National Oceanic and
Atmospheric Administration
United States Department of Commerce


FY 2017

Gap winds and their effects on regional oceanography Part I: Cross Sound, Alaska

Ladd, C., and W. Cheng

Deep-Sea Res. II, 132, 41–53, doi: 10.1016/j.dsr2.2015.08.006, Understanding Ecosystem Processes in the Gulf of Alaska: Volume 1 (2016)

Gap-wind events flowing from Cross Sound in the eastern Gulf of Alaska (GOA) were examined using QuikSCAT wind data. The average duration of an event is 3.6 days with the longest event recorded in the QuikSCAT dataset being 12 days. Daily offshore directed winds with speeds >10 m s-1 are more common during the winter months (October–March), averaging 20.0 days per year, and less common during the summer (April – September), averaging 2.8 days per year. Interannual variability in the frequency of gap-wind events is correlated with El Niño.
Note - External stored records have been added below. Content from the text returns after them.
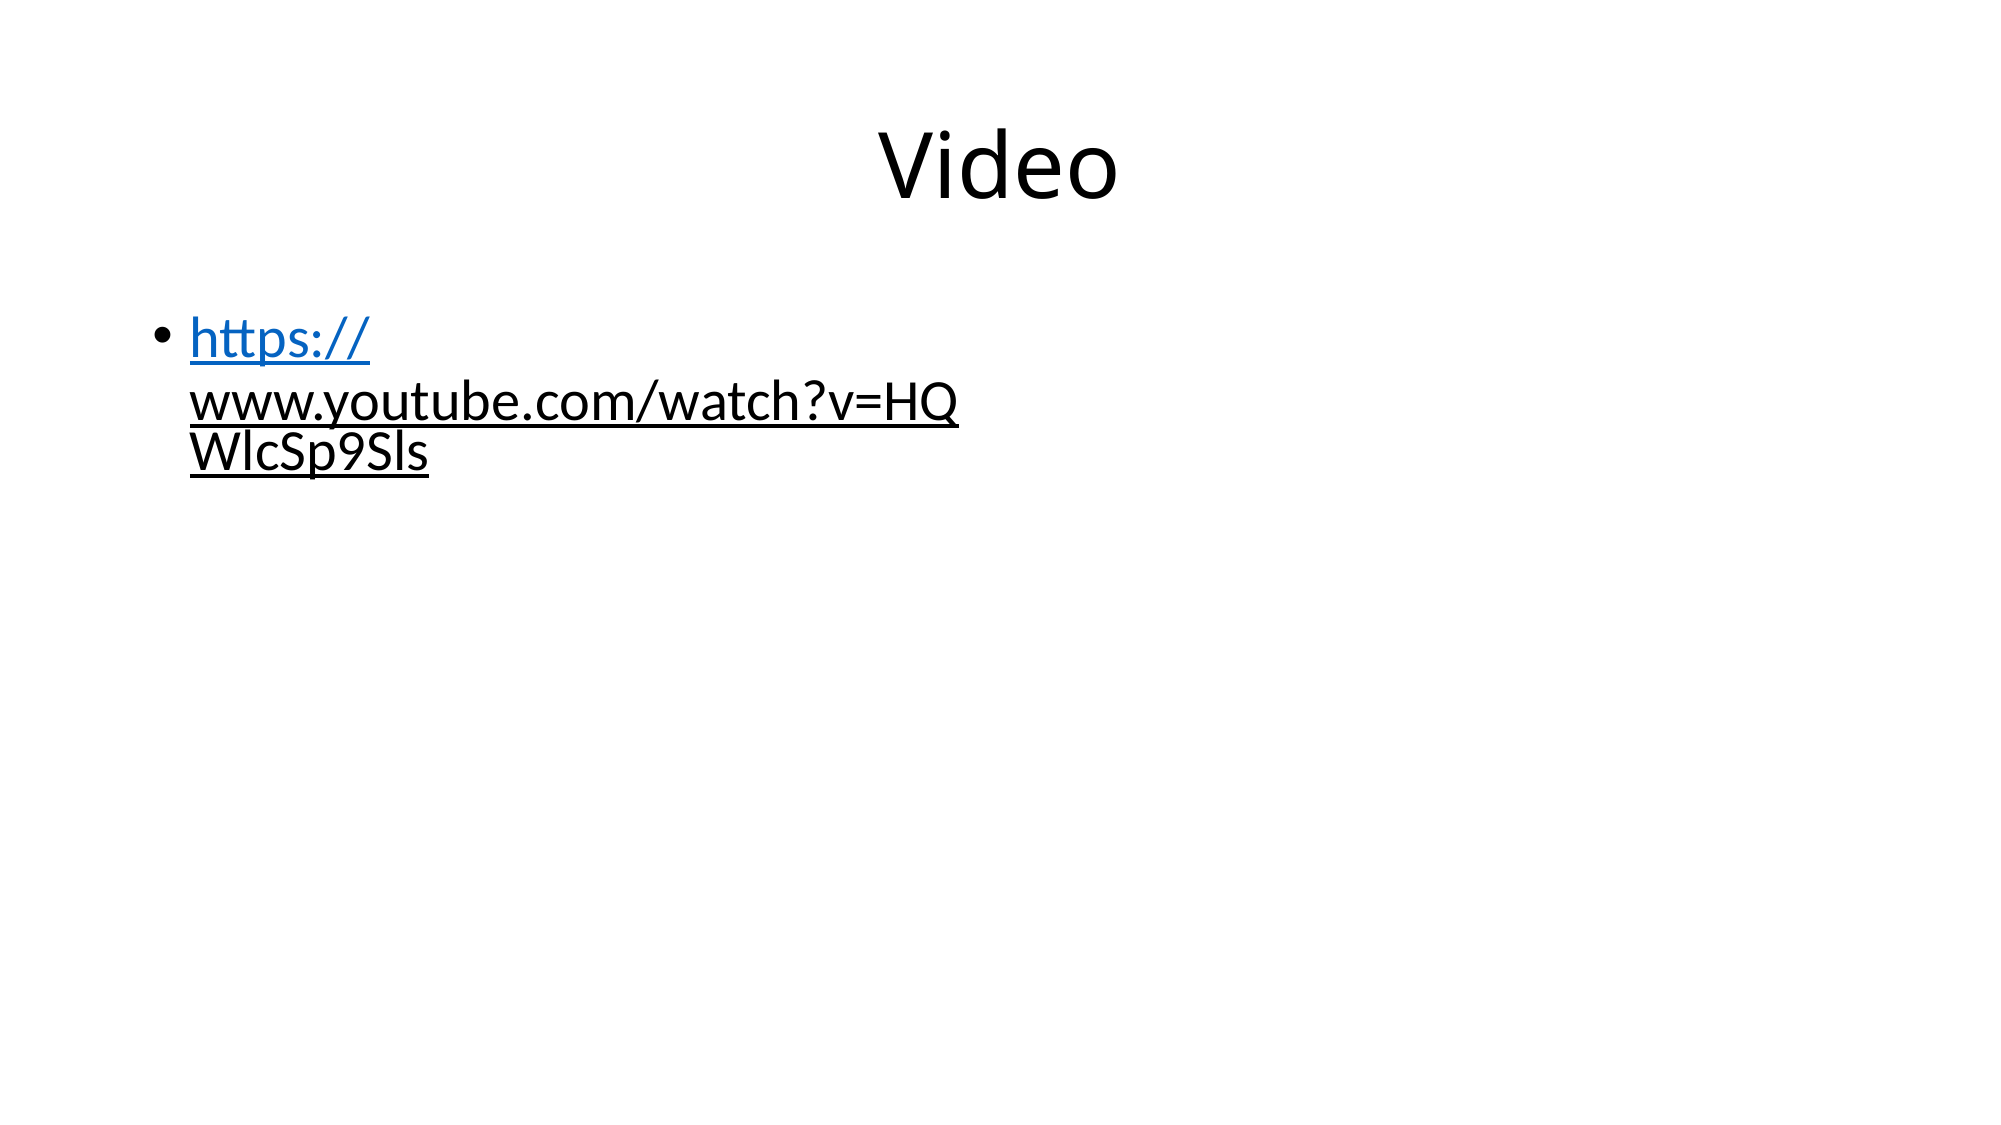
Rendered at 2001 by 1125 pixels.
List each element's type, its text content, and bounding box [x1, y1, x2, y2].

title Video [137, 59, 1863, 278]
list https://www.youtube.com/watch?v=HQWlcSp9Sls [137, 299, 988, 1014]
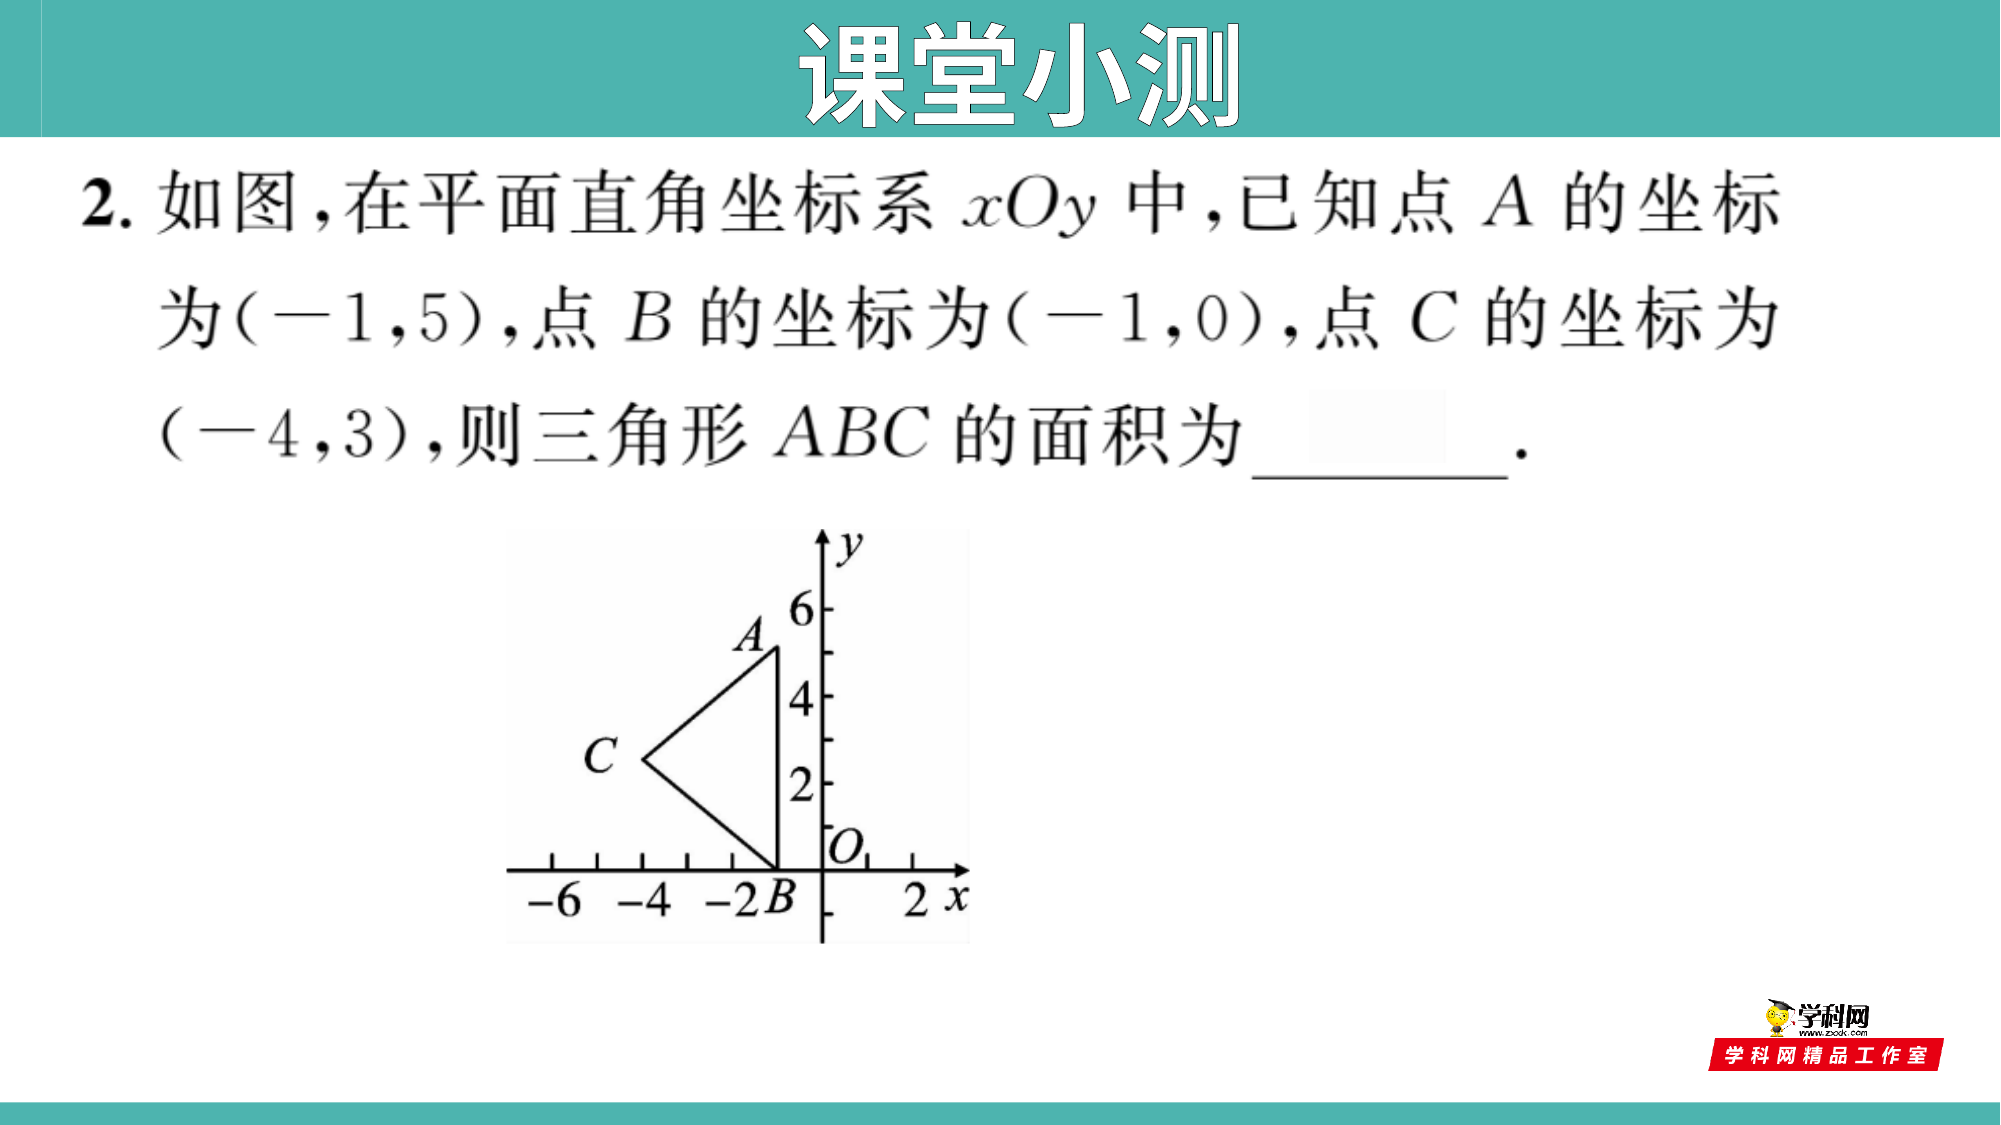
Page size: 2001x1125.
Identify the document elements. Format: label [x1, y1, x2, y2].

text_box [0, 1100, 2000, 1125]
text_box [0, 0, 2000, 138]
picture [1766, 999, 1869, 1037]
picture [463, 529, 1056, 948]
picture [69, 148, 1806, 486]
picture [1708, 1038, 1944, 1071]
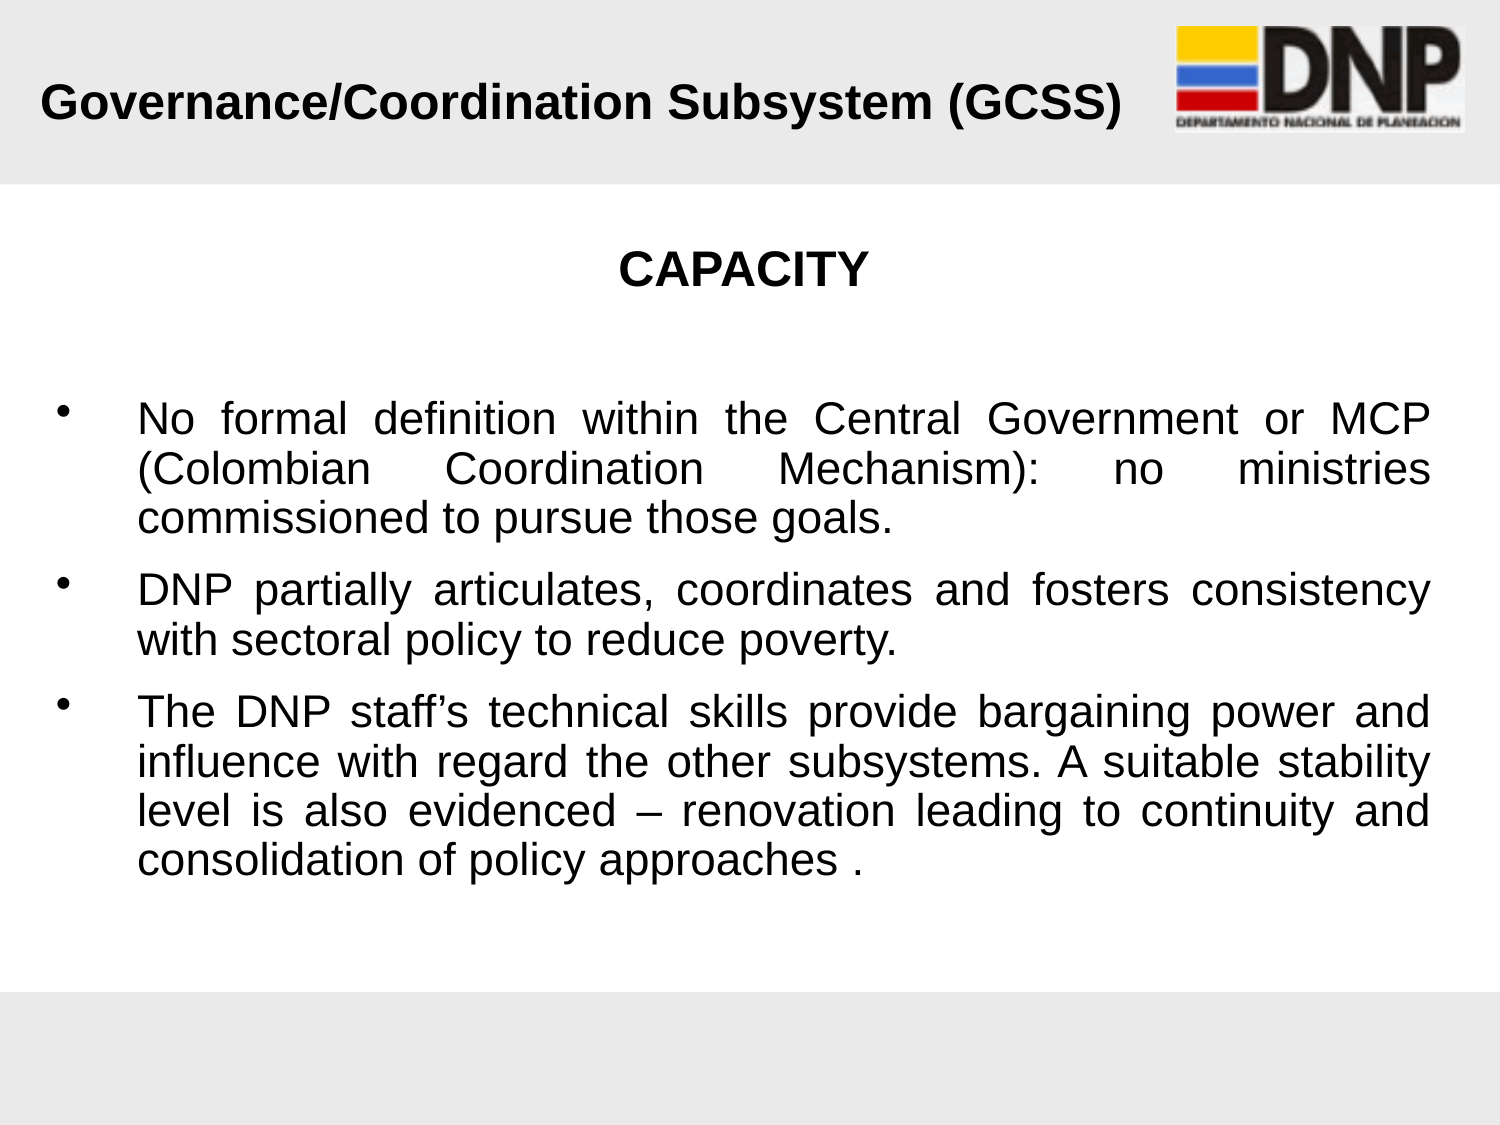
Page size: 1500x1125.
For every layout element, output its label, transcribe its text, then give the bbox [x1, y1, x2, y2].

During gap-wind events, the spatial scales of high off-shore directed winds (>10 m s-1) reach almost 200 km off-shore and 225 km along the shelf break, suggesting that the winds directly influence both the shelf (20–65 km wide) and the off-shore waters. A model experiment suggests that a gap-wind event can result in eddy formation and changes in circulation and water properties. Increased entrainment of water from below the mixed layer due to the gap-wind event implies that mixed-layer nitrate concentrations could increase on the order of 5–10 µmole/l, potentially enhancing primary production in the region. An accompanying paper discusses part II of our study (Ladd et al., 2016) focusing on gap-wind events in the western GOA around Kodiak Island.